═══ EXTRACTED DATA ═══

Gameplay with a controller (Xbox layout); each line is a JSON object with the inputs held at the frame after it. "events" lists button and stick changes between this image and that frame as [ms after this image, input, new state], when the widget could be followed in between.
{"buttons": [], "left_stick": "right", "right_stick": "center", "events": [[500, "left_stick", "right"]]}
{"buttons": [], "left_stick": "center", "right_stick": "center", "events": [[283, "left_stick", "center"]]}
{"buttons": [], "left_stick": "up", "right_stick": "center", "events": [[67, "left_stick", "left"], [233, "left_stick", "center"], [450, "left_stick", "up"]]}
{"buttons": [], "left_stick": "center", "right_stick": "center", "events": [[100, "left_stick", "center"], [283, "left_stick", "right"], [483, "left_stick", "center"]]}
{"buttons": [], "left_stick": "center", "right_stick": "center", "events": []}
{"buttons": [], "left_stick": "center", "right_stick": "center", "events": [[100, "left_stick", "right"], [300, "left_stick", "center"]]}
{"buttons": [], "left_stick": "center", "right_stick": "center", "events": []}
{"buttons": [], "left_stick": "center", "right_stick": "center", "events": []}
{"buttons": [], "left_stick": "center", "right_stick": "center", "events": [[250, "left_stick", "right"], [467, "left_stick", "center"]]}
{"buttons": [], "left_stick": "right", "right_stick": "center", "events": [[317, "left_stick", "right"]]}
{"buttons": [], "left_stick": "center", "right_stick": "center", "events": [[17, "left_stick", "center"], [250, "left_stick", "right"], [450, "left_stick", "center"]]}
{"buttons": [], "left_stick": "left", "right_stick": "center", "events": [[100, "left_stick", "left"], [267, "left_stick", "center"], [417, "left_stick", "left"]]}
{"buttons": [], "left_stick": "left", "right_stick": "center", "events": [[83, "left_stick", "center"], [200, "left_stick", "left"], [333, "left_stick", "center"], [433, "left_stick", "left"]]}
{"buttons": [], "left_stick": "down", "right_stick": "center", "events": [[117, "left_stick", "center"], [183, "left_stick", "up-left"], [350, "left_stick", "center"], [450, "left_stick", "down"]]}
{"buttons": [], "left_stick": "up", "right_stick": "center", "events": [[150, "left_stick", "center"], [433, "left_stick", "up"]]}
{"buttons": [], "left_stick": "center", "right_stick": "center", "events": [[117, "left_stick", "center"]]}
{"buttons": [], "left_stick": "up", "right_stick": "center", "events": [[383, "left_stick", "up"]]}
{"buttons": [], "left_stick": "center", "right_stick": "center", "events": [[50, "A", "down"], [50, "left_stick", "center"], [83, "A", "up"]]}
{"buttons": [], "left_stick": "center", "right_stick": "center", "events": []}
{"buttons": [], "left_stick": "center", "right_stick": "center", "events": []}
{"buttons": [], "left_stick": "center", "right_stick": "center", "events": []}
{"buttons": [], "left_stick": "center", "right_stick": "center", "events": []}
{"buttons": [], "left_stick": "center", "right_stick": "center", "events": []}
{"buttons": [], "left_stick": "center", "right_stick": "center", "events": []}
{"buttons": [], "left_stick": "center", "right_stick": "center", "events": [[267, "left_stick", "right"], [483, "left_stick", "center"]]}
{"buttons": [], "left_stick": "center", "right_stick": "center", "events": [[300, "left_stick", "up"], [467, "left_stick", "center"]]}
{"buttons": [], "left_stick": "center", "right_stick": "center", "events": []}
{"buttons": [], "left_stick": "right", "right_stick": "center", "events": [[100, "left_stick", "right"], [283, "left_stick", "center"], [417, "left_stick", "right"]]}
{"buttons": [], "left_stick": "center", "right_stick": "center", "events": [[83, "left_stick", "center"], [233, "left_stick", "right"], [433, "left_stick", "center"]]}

═══

Among the records, find the lines that contain "down" and copy each of them.

{"buttons": [], "left_stick": "down", "right_stick": "center", "events": [[117, "left_stick", "center"], [183, "left_stick", "up-left"], [350, "left_stick", "center"], [450, "left_stick", "down"]]}
{"buttons": [], "left_stick": "center", "right_stick": "center", "events": [[50, "A", "down"], [50, "left_stick", "center"], [83, "A", "up"]]}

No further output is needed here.